■ Task goal
With nothing added or dropped, copy the data that follows exactly.

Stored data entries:

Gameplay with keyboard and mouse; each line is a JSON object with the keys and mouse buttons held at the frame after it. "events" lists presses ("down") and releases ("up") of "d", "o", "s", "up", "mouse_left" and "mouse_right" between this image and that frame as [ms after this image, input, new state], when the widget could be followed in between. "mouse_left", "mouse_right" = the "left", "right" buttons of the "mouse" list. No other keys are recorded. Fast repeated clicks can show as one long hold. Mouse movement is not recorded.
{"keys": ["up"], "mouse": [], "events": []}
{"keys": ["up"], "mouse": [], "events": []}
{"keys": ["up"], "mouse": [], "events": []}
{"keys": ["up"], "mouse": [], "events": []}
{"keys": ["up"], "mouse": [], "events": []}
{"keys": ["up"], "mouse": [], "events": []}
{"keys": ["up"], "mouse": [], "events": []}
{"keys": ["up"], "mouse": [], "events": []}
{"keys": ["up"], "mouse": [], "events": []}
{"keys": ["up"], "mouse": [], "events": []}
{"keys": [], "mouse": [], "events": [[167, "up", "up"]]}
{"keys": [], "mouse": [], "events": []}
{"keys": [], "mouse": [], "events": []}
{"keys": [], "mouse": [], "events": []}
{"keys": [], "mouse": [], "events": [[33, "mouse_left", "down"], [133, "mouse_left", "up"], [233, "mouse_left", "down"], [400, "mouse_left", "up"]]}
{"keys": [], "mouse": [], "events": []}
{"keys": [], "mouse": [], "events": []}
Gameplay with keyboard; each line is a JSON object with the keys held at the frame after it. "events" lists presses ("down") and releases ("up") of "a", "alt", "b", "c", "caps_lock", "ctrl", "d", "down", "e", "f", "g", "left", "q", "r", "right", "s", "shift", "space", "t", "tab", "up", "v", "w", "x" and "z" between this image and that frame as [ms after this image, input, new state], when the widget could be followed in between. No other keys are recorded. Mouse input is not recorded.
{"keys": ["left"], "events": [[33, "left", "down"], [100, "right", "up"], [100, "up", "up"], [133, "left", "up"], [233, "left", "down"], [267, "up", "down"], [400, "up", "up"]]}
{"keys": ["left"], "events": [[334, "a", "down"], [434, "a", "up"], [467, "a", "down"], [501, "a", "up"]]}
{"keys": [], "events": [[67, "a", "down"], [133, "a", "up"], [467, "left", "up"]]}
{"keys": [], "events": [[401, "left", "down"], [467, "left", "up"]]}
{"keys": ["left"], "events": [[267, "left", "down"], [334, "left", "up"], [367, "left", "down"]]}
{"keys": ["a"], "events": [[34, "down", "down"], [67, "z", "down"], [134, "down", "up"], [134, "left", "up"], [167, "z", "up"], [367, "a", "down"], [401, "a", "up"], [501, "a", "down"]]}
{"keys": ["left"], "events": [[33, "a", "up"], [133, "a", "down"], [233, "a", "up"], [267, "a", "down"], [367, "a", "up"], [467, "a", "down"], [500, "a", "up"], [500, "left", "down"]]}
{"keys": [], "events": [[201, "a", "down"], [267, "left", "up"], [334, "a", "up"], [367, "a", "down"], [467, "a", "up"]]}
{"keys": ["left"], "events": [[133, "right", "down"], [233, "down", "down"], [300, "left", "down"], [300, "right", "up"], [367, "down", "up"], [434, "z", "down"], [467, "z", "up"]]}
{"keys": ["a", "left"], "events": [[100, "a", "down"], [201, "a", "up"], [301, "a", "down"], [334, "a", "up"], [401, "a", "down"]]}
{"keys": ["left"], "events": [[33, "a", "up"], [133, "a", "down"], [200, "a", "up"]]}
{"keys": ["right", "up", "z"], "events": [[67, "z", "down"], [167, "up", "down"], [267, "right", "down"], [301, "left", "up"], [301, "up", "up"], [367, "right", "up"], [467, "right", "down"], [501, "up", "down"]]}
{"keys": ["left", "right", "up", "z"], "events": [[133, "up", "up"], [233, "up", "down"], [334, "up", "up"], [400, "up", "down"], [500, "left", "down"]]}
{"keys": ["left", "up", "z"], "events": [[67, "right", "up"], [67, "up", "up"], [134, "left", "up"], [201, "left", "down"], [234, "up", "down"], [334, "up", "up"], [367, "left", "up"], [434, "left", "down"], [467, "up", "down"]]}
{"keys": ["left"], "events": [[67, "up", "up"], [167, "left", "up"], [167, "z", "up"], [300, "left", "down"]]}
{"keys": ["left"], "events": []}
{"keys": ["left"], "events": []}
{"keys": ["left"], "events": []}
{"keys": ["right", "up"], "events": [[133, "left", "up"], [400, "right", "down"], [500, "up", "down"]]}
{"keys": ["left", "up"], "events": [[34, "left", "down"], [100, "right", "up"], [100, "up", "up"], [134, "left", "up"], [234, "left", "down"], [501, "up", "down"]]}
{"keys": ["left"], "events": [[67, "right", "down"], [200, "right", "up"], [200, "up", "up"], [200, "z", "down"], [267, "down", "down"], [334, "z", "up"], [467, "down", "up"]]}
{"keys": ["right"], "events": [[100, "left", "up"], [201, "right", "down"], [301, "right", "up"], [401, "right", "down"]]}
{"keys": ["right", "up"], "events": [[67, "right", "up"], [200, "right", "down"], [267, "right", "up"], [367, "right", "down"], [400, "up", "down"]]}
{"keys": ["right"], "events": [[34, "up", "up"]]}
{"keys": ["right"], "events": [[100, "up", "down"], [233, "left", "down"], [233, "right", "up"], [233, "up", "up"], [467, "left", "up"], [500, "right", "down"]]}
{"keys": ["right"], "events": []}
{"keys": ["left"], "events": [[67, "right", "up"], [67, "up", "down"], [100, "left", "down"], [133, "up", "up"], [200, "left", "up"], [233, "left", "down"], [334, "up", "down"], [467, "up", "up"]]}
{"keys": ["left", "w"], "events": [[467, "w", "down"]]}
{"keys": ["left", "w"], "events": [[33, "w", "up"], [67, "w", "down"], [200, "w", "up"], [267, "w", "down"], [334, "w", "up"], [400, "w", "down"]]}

■ Problem solution
Gameplay with keyboard and mouse; each line is a JSON object with the keys and mouse buttons held at the frame after it. "events" lists presses ("down") and releases ("up") of "d", "o", "s", "up", "mouse_left" and "mouse_right" between this image and that frame as [ms after this image, input, new state], when the widget could be followed in between. "mouse_left", "mouse_right" = the "left", "right" buttons of the "mouse" list. No other keys are recorded. Fast repeated clicks can show as one long hold. Mouse movement is not recorded.
{"keys": ["up"], "mouse": [], "events": []}
{"keys": ["up"], "mouse": [], "events": []}
{"keys": ["up"], "mouse": [], "events": []}
{"keys": ["up"], "mouse": [], "events": []}
{"keys": ["up"], "mouse": [], "events": []}
{"keys": ["up"], "mouse": [], "events": []}
{"keys": ["up"], "mouse": [], "events": []}
{"keys": ["up"], "mouse": [], "events": []}
{"keys": ["up"], "mouse": [], "events": []}
{"keys": ["up"], "mouse": [], "events": []}
{"keys": [], "mouse": [], "events": [[167, "up", "up"]]}
{"keys": [], "mouse": [], "events": []}
{"keys": [], "mouse": [], "events": []}
{"keys": [], "mouse": [], "events": []}
{"keys": [], "mouse": [], "events": [[33, "mouse_left", "down"], [133, "mouse_left", "up"], [233, "mouse_left", "down"], [400, "mouse_left", "up"]]}
{"keys": [], "mouse": [], "events": []}
{"keys": [], "mouse": [], "events": []}
Gameplay with keyboard; each line is a JSON object with the keys held at the frame after it. "events" lists presses ("down") and releases ("up") of "a", "alt", "b", "c", "caps_lock", "ctrl", "d", "down", "e", "f", "g", "left", "q", "r", "right", "s", "shift", "space", "t", "tab", "up", "v", "w", "x" and "z" between this image and that frame as [ms after this image, input, new state], when the widget could be followed in between. No other keys are recorded. Mouse input is not recorded.
{"keys": ["left"], "events": [[33, "left", "down"], [100, "right", "up"], [100, "up", "up"], [133, "left", "up"], [233, "left", "down"], [267, "up", "down"], [400, "up", "up"]]}
{"keys": ["left"], "events": [[334, "a", "down"], [434, "a", "up"], [467, "a", "down"], [501, "a", "up"]]}
{"keys": [], "events": [[67, "a", "down"], [133, "a", "up"], [467, "left", "up"]]}
{"keys": [], "events": [[401, "left", "down"], [467, "left", "up"]]}
{"keys": ["left"], "events": [[267, "left", "down"], [334, "left", "up"], [367, "left", "down"]]}
{"keys": ["a"], "events": [[34, "down", "down"], [67, "z", "down"], [134, "down", "up"], [134, "left", "up"], [167, "z", "up"], [367, "a", "down"], [401, "a", "up"], [501, "a", "down"]]}
{"keys": ["left"], "events": [[33, "a", "up"], [133, "a", "down"], [233, "a", "up"], [267, "a", "down"], [367, "a", "up"], [467, "a", "down"], [500, "a", "up"], [500, "left", "down"]]}
{"keys": [], "events": [[201, "a", "down"], [267, "left", "up"], [334, "a", "up"], [367, "a", "down"], [467, "a", "up"]]}
{"keys": ["left"], "events": [[133, "right", "down"], [233, "down", "down"], [300, "left", "down"], [300, "right", "up"], [367, "down", "up"], [434, "z", "down"], [467, "z", "up"]]}
{"keys": ["a", "left"], "events": [[100, "a", "down"], [201, "a", "up"], [301, "a", "down"], [334, "a", "up"], [401, "a", "down"]]}
{"keys": ["left"], "events": [[33, "a", "up"], [133, "a", "down"], [200, "a", "up"]]}
{"keys": ["right", "up", "z"], "events": [[67, "z", "down"], [167, "up", "down"], [267, "right", "down"], [301, "left", "up"], [301, "up", "up"], [367, "right", "up"], [467, "right", "down"], [501, "up", "down"]]}
{"keys": ["left", "right", "up", "z"], "events": [[133, "up", "up"], [233, "up", "down"], [334, "up", "up"], [400, "up", "down"], [500, "left", "down"]]}
{"keys": ["left", "up", "z"], "events": [[67, "right", "up"], [67, "up", "up"], [134, "left", "up"], [201, "left", "down"], [234, "up", "down"], [334, "up", "up"], [367, "left", "up"], [434, "left", "down"], [467, "up", "down"]]}
{"keys": ["left"], "events": [[67, "up", "up"], [167, "left", "up"], [167, "z", "up"], [300, "left", "down"]]}
{"keys": ["left"], "events": []}
{"keys": ["left"], "events": []}
{"keys": ["left"], "events": []}
{"keys": ["right", "up"], "events": [[133, "left", "up"], [400, "right", "down"], [500, "up", "down"]]}
{"keys": ["left", "up"], "events": [[34, "left", "down"], [100, "right", "up"], [100, "up", "up"], [134, "left", "up"], [234, "left", "down"], [501, "up", "down"]]}
{"keys": ["left"], "events": [[67, "right", "down"], [200, "right", "up"], [200, "up", "up"], [200, "z", "down"], [267, "down", "down"], [334, "z", "up"], [467, "down", "up"]]}
{"keys": ["right"], "events": [[100, "left", "up"], [201, "right", "down"], [301, "right", "up"], [401, "right", "down"]]}
{"keys": ["right", "up"], "events": [[67, "right", "up"], [200, "right", "down"], [267, "right", "up"], [367, "right", "down"], [400, "up", "down"]]}
{"keys": ["right"], "events": [[34, "up", "up"]]}
{"keys": ["right"], "events": [[100, "up", "down"], [233, "left", "down"], [233, "right", "up"], [233, "up", "up"], [467, "left", "up"], [500, "right", "down"]]}
{"keys": ["right"], "events": []}
{"keys": ["left"], "events": [[67, "right", "up"], [67, "up", "down"], [100, "left", "down"], [133, "up", "up"], [200, "left", "up"], [233, "left", "down"], [334, "up", "down"], [467, "up", "up"]]}
{"keys": ["left", "w"], "events": [[467, "w", "down"]]}
{"keys": ["left", "w"], "events": [[33, "w", "up"], [67, "w", "down"], [200, "w", "up"], [267, "w", "down"], [334, "w", "up"], [400, "w", "down"]]}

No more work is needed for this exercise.